Tras una noche de jarana, Julio y Julia se despiertan en el apartamento madrileño de ella. No se acuerdan el uno del otro: tan bebidos debían de andar en la gran juerga. Constatan preocupados que los teléfonos, la tele, Internet no funcionan, y que desde la ventana se vislumbra una gigantesca nave extraterrestre. Las autoridades recomiendan que no se salga a la calle, de modo que ambos se quedan en el piso; enfrente tienen a un lunático vecino cotilla, Ángel, y pronto se suma otro con pinta de zumbado: Carlos, el novio de toda la vida de Julia.
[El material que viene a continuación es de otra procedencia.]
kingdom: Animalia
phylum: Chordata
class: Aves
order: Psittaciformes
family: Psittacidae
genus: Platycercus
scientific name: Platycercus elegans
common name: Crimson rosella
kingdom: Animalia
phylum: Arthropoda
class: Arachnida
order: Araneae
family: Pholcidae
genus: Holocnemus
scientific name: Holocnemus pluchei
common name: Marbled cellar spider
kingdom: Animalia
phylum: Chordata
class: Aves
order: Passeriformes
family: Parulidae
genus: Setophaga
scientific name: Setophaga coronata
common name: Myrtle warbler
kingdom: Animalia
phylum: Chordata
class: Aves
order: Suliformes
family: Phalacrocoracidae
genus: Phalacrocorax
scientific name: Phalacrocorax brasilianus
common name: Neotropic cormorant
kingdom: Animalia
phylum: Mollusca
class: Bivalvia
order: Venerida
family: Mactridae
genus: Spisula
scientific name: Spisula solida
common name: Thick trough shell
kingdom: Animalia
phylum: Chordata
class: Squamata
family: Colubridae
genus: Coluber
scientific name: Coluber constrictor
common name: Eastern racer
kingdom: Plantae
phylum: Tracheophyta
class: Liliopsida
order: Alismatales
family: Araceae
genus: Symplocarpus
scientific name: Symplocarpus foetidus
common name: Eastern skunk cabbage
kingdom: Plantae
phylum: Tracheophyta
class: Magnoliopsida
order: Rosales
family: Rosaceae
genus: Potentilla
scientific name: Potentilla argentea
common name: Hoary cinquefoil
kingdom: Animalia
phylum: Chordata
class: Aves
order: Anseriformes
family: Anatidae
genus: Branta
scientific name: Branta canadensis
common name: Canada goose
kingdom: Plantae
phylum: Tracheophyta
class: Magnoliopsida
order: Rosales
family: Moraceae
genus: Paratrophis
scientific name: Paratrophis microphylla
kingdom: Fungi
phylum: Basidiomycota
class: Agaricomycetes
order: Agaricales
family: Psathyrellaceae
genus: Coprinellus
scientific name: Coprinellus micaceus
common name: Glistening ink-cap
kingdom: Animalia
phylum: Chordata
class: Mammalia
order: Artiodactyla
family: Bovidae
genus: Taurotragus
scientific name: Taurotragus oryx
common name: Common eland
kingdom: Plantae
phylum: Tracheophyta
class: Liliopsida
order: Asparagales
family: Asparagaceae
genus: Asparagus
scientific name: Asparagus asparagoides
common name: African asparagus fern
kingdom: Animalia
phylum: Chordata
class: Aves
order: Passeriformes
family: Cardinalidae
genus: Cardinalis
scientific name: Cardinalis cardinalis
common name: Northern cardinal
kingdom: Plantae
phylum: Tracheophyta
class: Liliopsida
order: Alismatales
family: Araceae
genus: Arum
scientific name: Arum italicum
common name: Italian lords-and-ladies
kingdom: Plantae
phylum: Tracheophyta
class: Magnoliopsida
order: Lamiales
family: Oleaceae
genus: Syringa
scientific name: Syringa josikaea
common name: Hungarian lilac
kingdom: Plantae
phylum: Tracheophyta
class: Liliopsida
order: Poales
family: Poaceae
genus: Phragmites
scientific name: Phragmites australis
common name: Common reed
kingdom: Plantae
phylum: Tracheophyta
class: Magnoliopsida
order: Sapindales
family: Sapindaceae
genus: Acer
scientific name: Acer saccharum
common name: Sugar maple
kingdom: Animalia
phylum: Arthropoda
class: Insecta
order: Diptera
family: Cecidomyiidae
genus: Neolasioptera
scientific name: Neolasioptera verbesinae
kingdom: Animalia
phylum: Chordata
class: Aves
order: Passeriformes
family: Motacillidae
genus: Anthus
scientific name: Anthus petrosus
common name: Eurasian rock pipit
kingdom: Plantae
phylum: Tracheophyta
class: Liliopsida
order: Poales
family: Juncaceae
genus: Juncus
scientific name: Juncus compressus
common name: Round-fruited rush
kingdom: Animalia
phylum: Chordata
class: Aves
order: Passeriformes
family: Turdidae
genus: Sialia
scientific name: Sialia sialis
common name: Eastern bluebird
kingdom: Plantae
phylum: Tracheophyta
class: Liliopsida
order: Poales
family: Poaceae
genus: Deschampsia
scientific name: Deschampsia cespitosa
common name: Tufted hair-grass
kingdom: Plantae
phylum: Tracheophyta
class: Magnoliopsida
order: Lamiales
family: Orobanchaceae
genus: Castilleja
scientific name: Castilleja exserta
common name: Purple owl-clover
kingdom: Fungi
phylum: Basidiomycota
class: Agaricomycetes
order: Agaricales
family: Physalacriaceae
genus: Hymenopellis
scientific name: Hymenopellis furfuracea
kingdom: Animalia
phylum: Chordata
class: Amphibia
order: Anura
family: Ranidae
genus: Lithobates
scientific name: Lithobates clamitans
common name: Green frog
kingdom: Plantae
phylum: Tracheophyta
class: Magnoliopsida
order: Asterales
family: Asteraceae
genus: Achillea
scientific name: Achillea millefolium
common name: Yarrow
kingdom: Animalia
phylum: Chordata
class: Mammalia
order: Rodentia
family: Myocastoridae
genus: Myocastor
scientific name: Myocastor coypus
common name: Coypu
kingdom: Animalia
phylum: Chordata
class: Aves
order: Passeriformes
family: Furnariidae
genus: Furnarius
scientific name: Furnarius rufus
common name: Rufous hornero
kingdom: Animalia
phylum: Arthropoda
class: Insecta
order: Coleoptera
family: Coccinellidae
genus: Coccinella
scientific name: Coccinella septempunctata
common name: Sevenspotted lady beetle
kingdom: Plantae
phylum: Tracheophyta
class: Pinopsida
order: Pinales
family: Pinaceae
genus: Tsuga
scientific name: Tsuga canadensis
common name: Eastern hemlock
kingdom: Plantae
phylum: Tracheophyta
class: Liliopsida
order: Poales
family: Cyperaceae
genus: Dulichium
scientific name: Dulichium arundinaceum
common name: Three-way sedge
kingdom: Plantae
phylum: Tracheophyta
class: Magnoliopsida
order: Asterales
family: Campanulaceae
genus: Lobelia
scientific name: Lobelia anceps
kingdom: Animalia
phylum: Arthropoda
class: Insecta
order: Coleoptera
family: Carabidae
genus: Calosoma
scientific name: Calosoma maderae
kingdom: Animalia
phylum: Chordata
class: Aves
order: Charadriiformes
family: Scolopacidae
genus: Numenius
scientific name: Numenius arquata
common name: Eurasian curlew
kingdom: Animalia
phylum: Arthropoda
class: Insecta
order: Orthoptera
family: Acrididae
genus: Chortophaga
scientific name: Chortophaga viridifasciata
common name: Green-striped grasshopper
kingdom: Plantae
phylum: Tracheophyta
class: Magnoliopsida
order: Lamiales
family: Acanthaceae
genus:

Nacho Vigalondo, guionista y director –y por suerte, aquí no actor–, acreditó en Los cronocrímenes talento y originalidad para desarrollar una historia con pocos medios. Aquí se confirma esa capacidad, pues saca enorme partido al arranque, y a la ceremonia de fingimiento sobre la posibilidad de que haya un infiltrado extraterrestre, impulsada por la atracción, los celos y la paranoia.
La combinación de fantástico y comedia funciona. Hay momentos muy divertidos –Vigalondo toma la vena de su amigo y coproductor Borja Cobeaga– y algún giro ingenioso, aunque la trama se estira en exceso.
Sobran, además,un par de detalles de estúpido exhibicionismo: un recurso aprendido por Vigalondo, tal vez, en su etapa de guionista del reality Gran Hermano.